Exercise details: How many lines in the records below contain the word "from"? Answer with the number and nothing else.

[Data shown Boundary: Start]

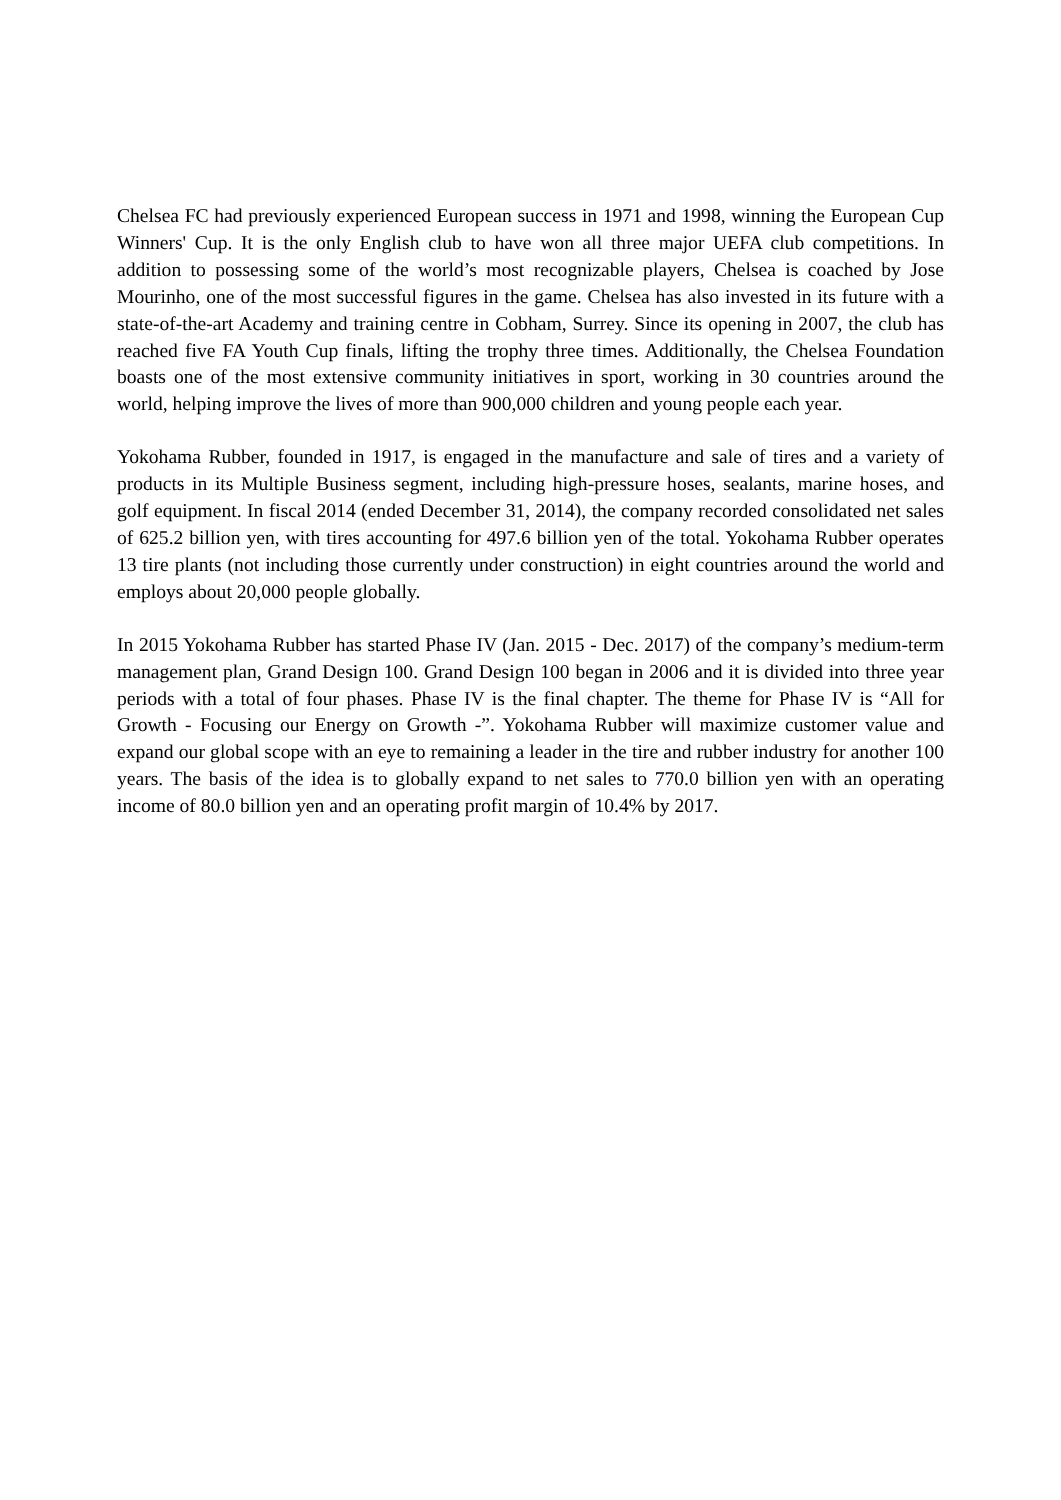Chelsea FC had previously experienced European success in 1971 and 1998, winning the European Cup Winners' Cup. It is the only English club to have won all three major UEFA club competitions. In addition to possessing some of the world’s most recognizable players, Chelsea is coached by Jose Mourinho, one of the most successful figures in the game. Chelsea has also invested in its future with a state-of-the-art Academy and training centre in Cobham, Surrey. Since its opening in 2007, the club has reached five FA Youth Cup finals, lifting the trophy three times. Additionally, the Chelsea Foundation boasts one of the most extensive community initiatives in sport, working in 30 countries around the world, helping improve the lives of more than 900,000 children and young people each year.
Yokohama Rubber, founded in 1917, is engaged in the manufacture and sale of tires and a variety of products in its Multiple Business segment, including high-pressure hoses, sealants, marine hoses, and golf equipment. In fiscal 2014 (ended December 31, 2014), the company recorded consolidated net sales of 625.2 billion yen, with tires accounting for 497.6 billion yen of the total. Yokohama Rubber operates 13 tire plants (not including those currently under construction) in eight countries around the world and employs about 20,000 people globally.
In 2015 Yokohama Rubber has started Phase IV (Jan. 2015 - Dec. 2017) of the company’s medium-term management plan, Grand Design 100. Grand Design 100 began in 2006 and it is divided into three year periods with a total of four phases. Phase IV is the final chapter. The theme for Phase IV is “All for Growth - Focusing our Energy on Growth -”. Yokohama Rubber will maximize customer value and expand our global scope with an eye to remaining a leader in the tire and rubber industry for another 100 years. The basis of the idea is to globally expand to net sales to 770.0 billion yen with an operating income of 80.0 billion yen and an operating profit margin of 10.4% by 2017.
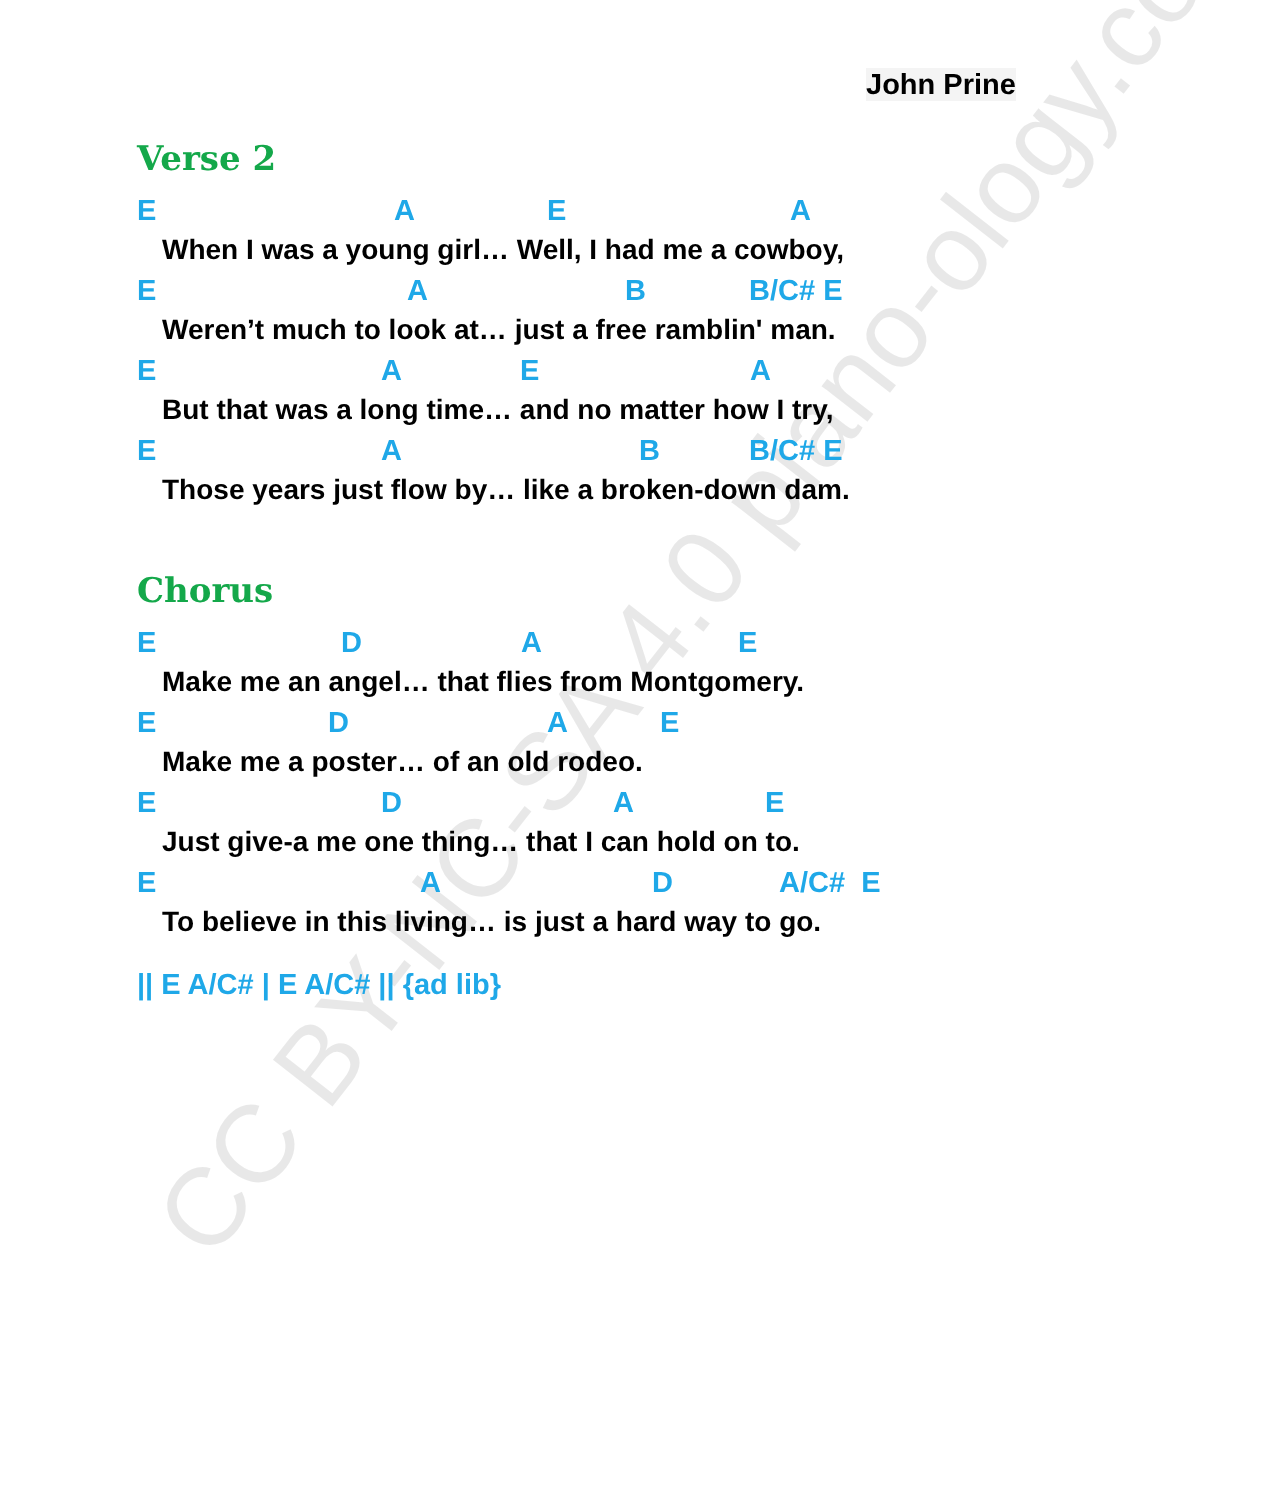CC BY-NC-SA 4.0 piano-ology.com
John Prine
Verse 2
E A E A
When I was a young girl… Well, I had me a cowboy,
E A B B/C# E
Weren’t much to look at… just a free ramblin' man.
E A E A
But that was a long time… and no matter how I try,
E A B B/C# E
Those years just flow by… like a broken-down dam.
Chorus
E D A E
Make me an angel… that flies from Montgomery.
E D A E
Make me a poster… of an old rodeo.
E D A E
Just give-a me one thing… that I can hold on to.
E A D A/C# E
To believe in this living… is just a hard way to go.
|| E A/C# | E A/C# || {ad lib}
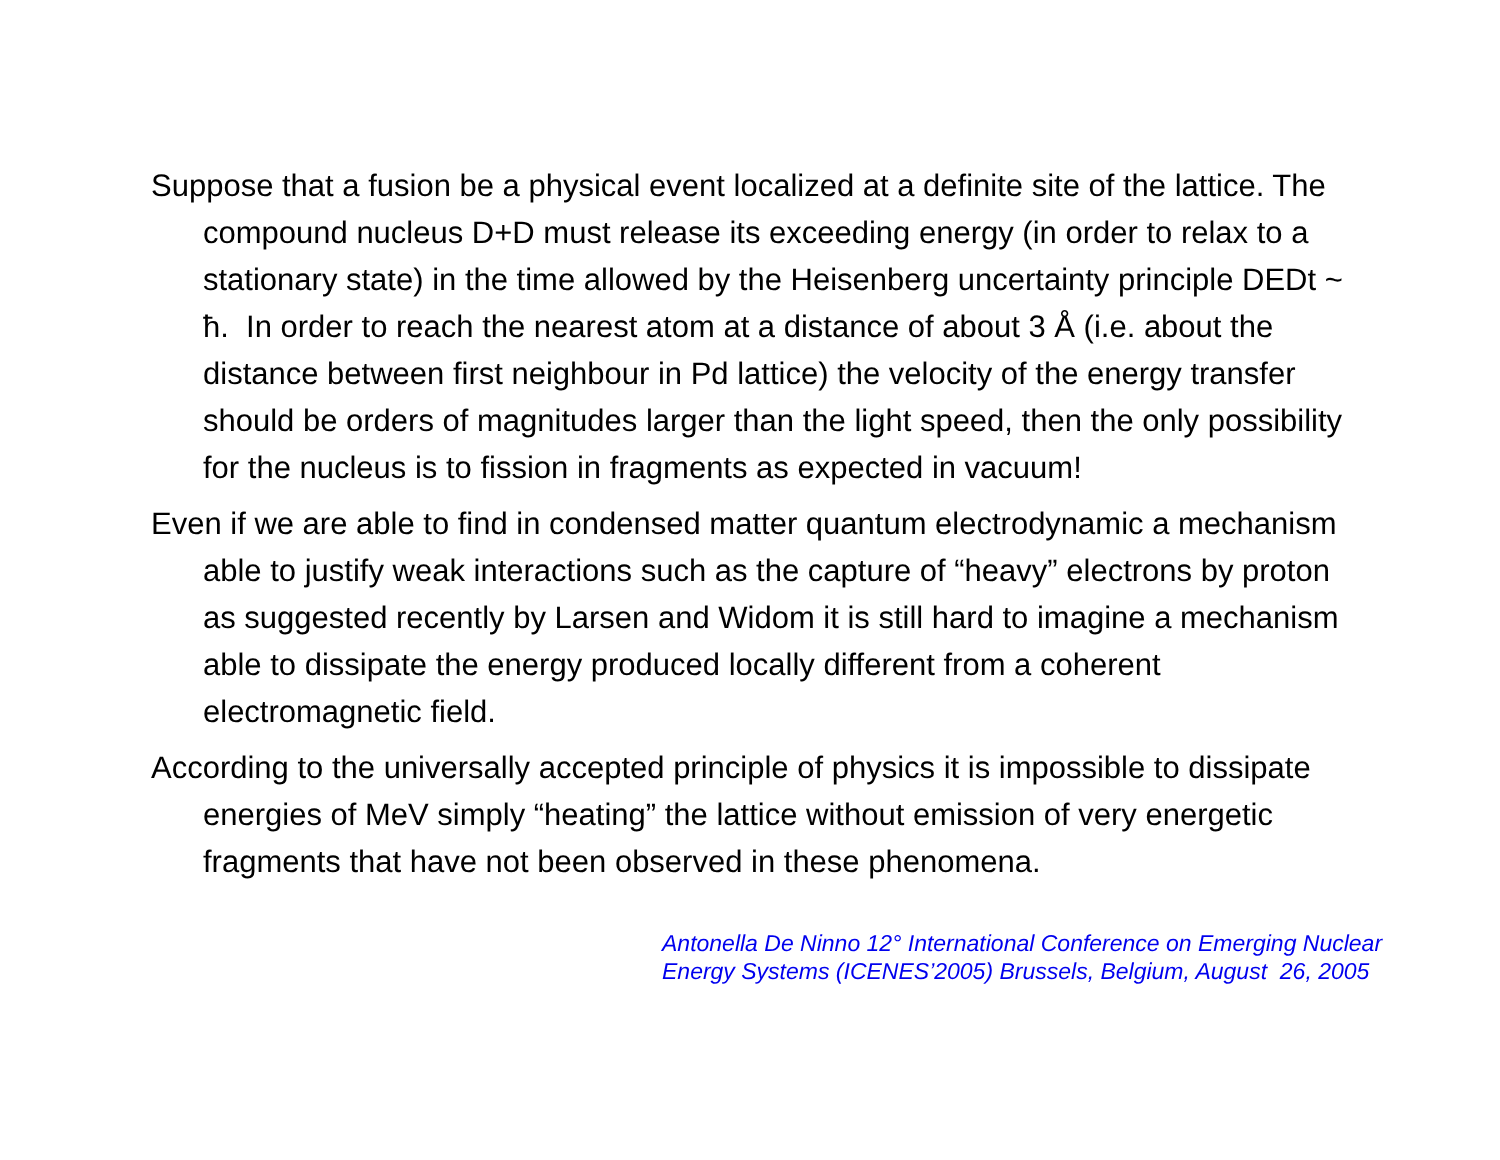Suppose that a fusion be a physical event localized at a definite site of the lattice. The compound nucleus D+D must release its exceeding energy (in order to relax to a stationary state) in the time allowed by the Heisenberg uncertainty principle DEDt ~ ħ. In order to reach the nearest atom at a distance of about 3 Å (i.e. about the distance between first neighbour in Pd lattice) the velocity of the energy transfer should be orders of magnitudes larger than the light speed, then the only possibility for the nucleus is to fission in fragments as expected in vacuum!
Even if we are able to find in condensed matter quantum electrodynamic a mechanism able to justify weak interactions such as the capture of “heavy” electrons by proton as suggested recently by Larsen and Widom it is still hard to imagine a mechanism able to dissipate the energy produced locally different from a coherent electromagnetic field.
According to the universally accepted principle of physics it is impossible to dissipate energies of MeV simply “heating” the lattice without emission of very energetic fragments that have not been observed in these phenomena.
Antonella De Ninno 12° International Conference on Emerging Nuclear Energy Systems (ICENES’2005) Brussels, Belgium, August 26, 2005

[Data shown Boundary: End]

Finished exercise: 2